Copy the listing from its first line through the line containing "ponderou o secretário.", substituting "Germany" for "Deutschland" and keeping everything else the same.

== Segment start ==

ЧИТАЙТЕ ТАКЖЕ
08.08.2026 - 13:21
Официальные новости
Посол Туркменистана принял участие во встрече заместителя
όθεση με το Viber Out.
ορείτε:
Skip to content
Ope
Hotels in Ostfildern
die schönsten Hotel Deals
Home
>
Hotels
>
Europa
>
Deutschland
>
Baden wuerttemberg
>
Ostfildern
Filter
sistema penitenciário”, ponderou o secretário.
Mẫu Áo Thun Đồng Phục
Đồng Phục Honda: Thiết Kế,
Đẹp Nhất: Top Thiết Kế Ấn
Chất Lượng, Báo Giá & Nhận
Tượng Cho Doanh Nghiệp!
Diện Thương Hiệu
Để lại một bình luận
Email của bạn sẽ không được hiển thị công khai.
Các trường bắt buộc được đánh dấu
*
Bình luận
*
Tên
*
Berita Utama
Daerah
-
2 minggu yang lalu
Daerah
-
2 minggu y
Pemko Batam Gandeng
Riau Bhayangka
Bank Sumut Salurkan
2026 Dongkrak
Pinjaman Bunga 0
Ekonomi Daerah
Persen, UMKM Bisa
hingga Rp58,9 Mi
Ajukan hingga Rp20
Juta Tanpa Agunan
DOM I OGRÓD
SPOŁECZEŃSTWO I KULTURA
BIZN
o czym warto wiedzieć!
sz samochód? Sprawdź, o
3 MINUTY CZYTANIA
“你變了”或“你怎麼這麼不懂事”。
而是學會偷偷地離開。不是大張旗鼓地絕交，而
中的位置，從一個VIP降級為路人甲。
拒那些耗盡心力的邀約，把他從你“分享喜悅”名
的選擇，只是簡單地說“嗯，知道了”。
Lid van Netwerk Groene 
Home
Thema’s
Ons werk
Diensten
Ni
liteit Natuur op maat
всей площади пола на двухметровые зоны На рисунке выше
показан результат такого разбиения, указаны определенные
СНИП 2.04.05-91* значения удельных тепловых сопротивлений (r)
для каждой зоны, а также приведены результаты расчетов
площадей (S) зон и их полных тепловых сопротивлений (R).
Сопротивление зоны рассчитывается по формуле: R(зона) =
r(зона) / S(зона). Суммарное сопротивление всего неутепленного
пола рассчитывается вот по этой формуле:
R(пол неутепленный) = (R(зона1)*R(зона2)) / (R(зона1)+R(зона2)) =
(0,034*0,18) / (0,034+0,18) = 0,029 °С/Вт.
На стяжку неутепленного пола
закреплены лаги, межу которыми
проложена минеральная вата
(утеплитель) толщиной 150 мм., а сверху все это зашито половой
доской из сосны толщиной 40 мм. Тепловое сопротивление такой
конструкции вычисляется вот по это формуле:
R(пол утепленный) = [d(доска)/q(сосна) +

== Segment end ==

Result for this exercise:
ЧИТАЙТЕ ТАКЖЕ
08.08.2026 - 13:21
Официальные новости
Посол Туркменистана принял участие во встрече заместителя
όθεση με το Viber Out.
ορείτε:
Skip to content
Ope
Hotels in Ostfildern
die schönsten Hotel Deals
Home
>
Hotels
>
Europa
>
Germany
>
Baden wuerttemberg
>
Ostfildern
Filter
sistema penitenciário”, ponderou o secretário.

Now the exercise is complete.